What is Factoring?
Factoring is a financing arrangement in which a business sells its accounts receivable (invoices) to a third party (the factor) at a discount in exchange for immediate cash. The factor then collects the full amount from the customers. Factoring can be recourse (the seller bears the credit risk) or non-recourse (the factor bears it).
How It Works
- Business sells goods or services and generates invoices.
- Business assigns the invoices to a factor at an agreed discount (typically 1-5%).
- Factor advances 70-90% of invoice value immediately.
- Factor collects the invoice from the customer at maturity.

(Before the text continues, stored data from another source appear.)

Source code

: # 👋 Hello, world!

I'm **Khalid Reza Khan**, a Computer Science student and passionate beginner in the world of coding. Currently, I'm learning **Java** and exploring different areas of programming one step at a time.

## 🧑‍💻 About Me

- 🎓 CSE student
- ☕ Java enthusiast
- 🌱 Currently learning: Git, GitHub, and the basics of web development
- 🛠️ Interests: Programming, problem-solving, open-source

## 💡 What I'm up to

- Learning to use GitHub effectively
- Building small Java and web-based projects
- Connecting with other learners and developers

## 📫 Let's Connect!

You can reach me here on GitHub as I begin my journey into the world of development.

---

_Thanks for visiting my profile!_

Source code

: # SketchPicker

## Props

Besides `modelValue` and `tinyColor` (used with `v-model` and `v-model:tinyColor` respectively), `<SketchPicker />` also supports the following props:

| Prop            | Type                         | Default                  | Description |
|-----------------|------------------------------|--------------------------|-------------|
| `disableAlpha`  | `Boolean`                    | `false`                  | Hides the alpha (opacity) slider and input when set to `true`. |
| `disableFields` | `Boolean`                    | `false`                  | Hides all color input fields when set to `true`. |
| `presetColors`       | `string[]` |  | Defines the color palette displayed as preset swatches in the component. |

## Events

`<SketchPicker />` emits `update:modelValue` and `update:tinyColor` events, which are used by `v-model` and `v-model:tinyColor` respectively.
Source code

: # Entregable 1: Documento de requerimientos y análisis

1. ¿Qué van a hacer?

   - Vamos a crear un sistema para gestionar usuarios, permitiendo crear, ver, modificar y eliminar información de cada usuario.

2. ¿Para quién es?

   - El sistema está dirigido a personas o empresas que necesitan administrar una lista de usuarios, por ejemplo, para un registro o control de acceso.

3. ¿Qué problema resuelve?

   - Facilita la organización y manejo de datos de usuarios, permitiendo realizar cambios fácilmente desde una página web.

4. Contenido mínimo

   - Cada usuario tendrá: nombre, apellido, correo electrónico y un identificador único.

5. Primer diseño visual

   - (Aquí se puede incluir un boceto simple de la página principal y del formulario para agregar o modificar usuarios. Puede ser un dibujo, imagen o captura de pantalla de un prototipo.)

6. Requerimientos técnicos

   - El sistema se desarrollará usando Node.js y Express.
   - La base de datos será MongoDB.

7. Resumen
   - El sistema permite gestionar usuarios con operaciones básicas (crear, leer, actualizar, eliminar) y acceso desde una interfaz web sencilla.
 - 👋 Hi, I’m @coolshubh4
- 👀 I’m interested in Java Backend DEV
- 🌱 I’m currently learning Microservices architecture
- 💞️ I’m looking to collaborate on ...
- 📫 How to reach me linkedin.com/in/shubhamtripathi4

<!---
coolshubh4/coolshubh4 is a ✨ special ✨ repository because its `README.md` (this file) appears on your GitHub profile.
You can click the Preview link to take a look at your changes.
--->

- Factor remits the balance to the business after deducting fees.
Saudi Context
SAMA-regulated factoring providers and Saudi banks (Al Rajhi, SNB, Riyad, ANB) offer factoring and invoice financing to Saudi SMEs and mid-corporates, particularly in trading, contracting, and manufacturing where customer payment cycles can exceed 90 days. Kafalah’s invoice financing program guarantees a portion of factoring lines for qualifying SMEs. ZATCA’s e-invoicing creates structured invoice data that streamlines factor onboarding.
Example
A contractor has SAR 10 million in invoices receivable from a government customer, payable in 90 days. A factor advances 85% (SAR 8.5 million) immediately at a 3% discount and SAR 50,000 service fee. After 90 days the factor collects SAR 10 million and remits SAR 1.15 million to the contractor (10m – 8.5m advanced – 0.3m discount – 0.05m fee).